(Source text begins)
Since the definition of money laundering has broadened from Al Capone to Al Qaeda (Unger 2011), we should find an increase of money laundering. Indeed, when only tax evasion is included, laundering more than doubles. Coming back to the infamous gangster Al Capone, he was the most successful bootlegger and liquor smuggler of his time. In 1929, the Bureau of Prohibition began to shut down some of Capone’s breweries, and two years later, he was indicted for income tax evasion and not for money laundering since it did not then exist. Ultimately, Capone was sentenced to eleven years in jail. Including evasion in the money-laundering definition would therefore finally bring full circle the origin of the term money laundering.
Measuring Money Laundering with Proxies
Estimates on global money laundering are still in their infancy, for several reasons: because the underlying crime is unknown and because the proceeds of this unknown crime can only be estimated. Global estimates for money laundering range between $45 and $280 billion by Reuter and Greenfield (2001), $1.5 trillion in the International Monetary Fund (IMF), and Human Development Report 1999 (Transnational Institute [TNI] 2003), and $2.85 billion (Walker 1995, 2002; Walker and Unger 2009).
One approach to measuring money laundering is via proxies. In 1998, then Director of the IMF Michael Camdessus stated at a FATF meeting in Paris that “two to five percent of global [gross domestic product] would probably be a consensus range” (Camdessus 1998). This amounted at that time to about $1.5 trillion. Yet, these numbers are still quoted thirteen years later. If laundering still is $1.5 trillion, then it would have decreased as a percentage of gross domestic product (GDP). Even so, the 2 to 5 percent estimate is also still quoted, which would indicate that money laundering has stayed constant over time as a percentage of GDP and so has increased in absolute dollars. No scientific source of this “wet finger approach” can be traced (Walker and Unger 2009).
(Source text ends)
(Data extracts begins)
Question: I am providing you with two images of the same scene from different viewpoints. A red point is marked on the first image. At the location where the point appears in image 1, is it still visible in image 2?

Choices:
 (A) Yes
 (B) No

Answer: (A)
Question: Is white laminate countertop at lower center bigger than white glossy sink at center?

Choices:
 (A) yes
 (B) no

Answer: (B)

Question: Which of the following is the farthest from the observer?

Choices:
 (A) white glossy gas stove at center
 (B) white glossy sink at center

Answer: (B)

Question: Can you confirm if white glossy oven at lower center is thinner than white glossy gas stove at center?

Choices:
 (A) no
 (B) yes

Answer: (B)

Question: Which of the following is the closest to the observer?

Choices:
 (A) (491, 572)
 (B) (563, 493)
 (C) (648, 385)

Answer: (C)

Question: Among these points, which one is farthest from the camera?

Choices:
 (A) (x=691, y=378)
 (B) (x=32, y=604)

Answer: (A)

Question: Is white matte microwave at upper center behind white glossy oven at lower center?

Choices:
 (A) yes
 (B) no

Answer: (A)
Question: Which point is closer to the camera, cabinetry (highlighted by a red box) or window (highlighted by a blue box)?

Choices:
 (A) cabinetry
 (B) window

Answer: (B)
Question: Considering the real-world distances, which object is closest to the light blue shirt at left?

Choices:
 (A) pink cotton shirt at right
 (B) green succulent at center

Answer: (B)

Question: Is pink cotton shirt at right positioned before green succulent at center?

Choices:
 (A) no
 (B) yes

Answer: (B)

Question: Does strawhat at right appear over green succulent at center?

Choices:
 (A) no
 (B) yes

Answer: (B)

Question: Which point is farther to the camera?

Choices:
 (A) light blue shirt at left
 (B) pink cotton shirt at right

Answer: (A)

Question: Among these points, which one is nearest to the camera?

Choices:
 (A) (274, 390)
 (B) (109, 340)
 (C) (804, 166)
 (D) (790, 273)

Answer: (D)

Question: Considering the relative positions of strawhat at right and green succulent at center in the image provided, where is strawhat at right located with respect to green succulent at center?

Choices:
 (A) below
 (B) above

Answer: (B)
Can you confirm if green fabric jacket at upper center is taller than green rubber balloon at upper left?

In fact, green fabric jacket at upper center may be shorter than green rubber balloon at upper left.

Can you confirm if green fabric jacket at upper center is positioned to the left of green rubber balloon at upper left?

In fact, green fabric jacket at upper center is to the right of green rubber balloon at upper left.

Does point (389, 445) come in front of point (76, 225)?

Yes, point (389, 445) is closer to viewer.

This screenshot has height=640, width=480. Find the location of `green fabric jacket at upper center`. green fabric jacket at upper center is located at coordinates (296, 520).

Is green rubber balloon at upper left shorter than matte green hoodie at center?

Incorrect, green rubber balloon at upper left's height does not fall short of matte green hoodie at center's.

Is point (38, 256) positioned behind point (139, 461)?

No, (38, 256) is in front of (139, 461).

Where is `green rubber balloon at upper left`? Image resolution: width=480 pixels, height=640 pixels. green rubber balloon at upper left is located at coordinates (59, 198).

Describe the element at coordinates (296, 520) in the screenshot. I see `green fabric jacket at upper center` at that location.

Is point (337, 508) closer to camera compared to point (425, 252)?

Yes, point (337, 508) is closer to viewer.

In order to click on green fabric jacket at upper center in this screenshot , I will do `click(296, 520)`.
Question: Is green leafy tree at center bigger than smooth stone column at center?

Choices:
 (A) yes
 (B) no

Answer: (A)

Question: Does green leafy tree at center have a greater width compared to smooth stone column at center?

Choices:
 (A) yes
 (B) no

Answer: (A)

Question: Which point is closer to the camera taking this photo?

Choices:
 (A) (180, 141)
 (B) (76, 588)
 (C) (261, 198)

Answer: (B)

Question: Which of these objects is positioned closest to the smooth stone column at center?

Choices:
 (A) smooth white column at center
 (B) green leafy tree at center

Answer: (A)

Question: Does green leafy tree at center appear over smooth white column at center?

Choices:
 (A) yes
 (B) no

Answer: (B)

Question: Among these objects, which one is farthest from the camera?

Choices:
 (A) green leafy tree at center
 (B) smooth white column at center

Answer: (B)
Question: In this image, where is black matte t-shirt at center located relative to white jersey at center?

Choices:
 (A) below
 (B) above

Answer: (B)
(Data extracts ends)
> [Problems to solve]:
1. In the text on measuring money laundering, what range did Michael Camdessus call a probable consensus at the 1998 FATF meeting?
2. Write the next part of the text on measuring money laundering, picking up after its last sentence.
The data were drawn from a separate source.

> [Exercise answers]:
1. Two to five percent of global gross domestic product.

2.
Another way of looking at money laundering trends is to take the worldwide proceeds of crime. Usually, it is assumed that a certain percentage of criminal proceeds has to be laundered. For example, it is often estimated that 70 to 80 percent of drugs proceeds need laundering, and the rest is reused in criminal business. The advantage of using proceeds of drug crime data is the fact that they rely upon quite well-developed measurements of drug production. With software similar to Google Earth, the United Nations zooms into the poppy fields of Afghanistan and calculates the average return of poppy. The United Nations also keeps track of the drug sales prices in different locations by investigating caught dealers and drug addicts. The UN Office on Drugs and Crime publishes its World Drug Report annually. According to the World Drug Report 2011 (United Nations Office on Drugs and Crime [UNODC] 2011), the potential opium production in 2009 was 6,900 metric ton (mt) and due to bad harvest this fell to 3,600 mt in 2010. About one-tenth of produced opium is heroin suitable for consumption. In 2009, these numbers suggest that heroin consumption was 375 mt. Potential cocaine production in Columbia amounted to 410 mt in 2010. Figures 1 and 2 show the development of the amounts and proceeds of opium/heroine and of cocaine over time.

Production of heroin and cocaine.

Proceeds of heroin and cocaine.
Overall, we can conclude that there has been a decrease in hard drugs such as heroin, a constant development of cocaine, an increase in soft drugs (e.g., amphetamines, ecstasy), and an increase in fraud (company fraud, credit card fraud, tax fraud). In total, money laundering from these predicate offenses should have increased.
Another way of measuring money laundering by proxies is to use balance of payments discrepancies. Errors and omissions in the balance of payments are used in the “hot money” method. The assumption is that errors and omissions arise primarily because of failure to measure certain movements of private short-term capital and that it is appropriate to add them to the recorded flows of short-term capital in order to get an estimate of total flows of “hot money” (Schneider and Windischbauer 2008). The residual approach measures capital flight by looking at the difference between inflows (sources) of funds and the outflows (uses) of funds, which is unrecorded and is considered the amount of capital flight. The question here is how well the residual reflects capital flight and does not include other discrepancies such as time lags and different calculation conventions. Capital flight also consists of both laundered money and tax evasion. The currency demand approach measures the discrepancy between the regular and excess demand for currency. Tanzi (1999) used this approach for both the shadow economy and money laundering.
The World Bank residual model belongs to this type of approaches. According to this model,
The World Bank model essentially uses errors and omissions (e.g., residuals) in the balance of payments as a proxy for illicit finance. However, it claims that it is capable of explaining these errors rather than using just statistical discrepancies. Evidently, the World Bank model measures all sort of illicit activities not only money laundering. Regardless, from this proxy, we can conclude that illicit activities fluctuate. See figure 3.

Net errors and omissions, adjusted (BoP, current US$ × 1 billion).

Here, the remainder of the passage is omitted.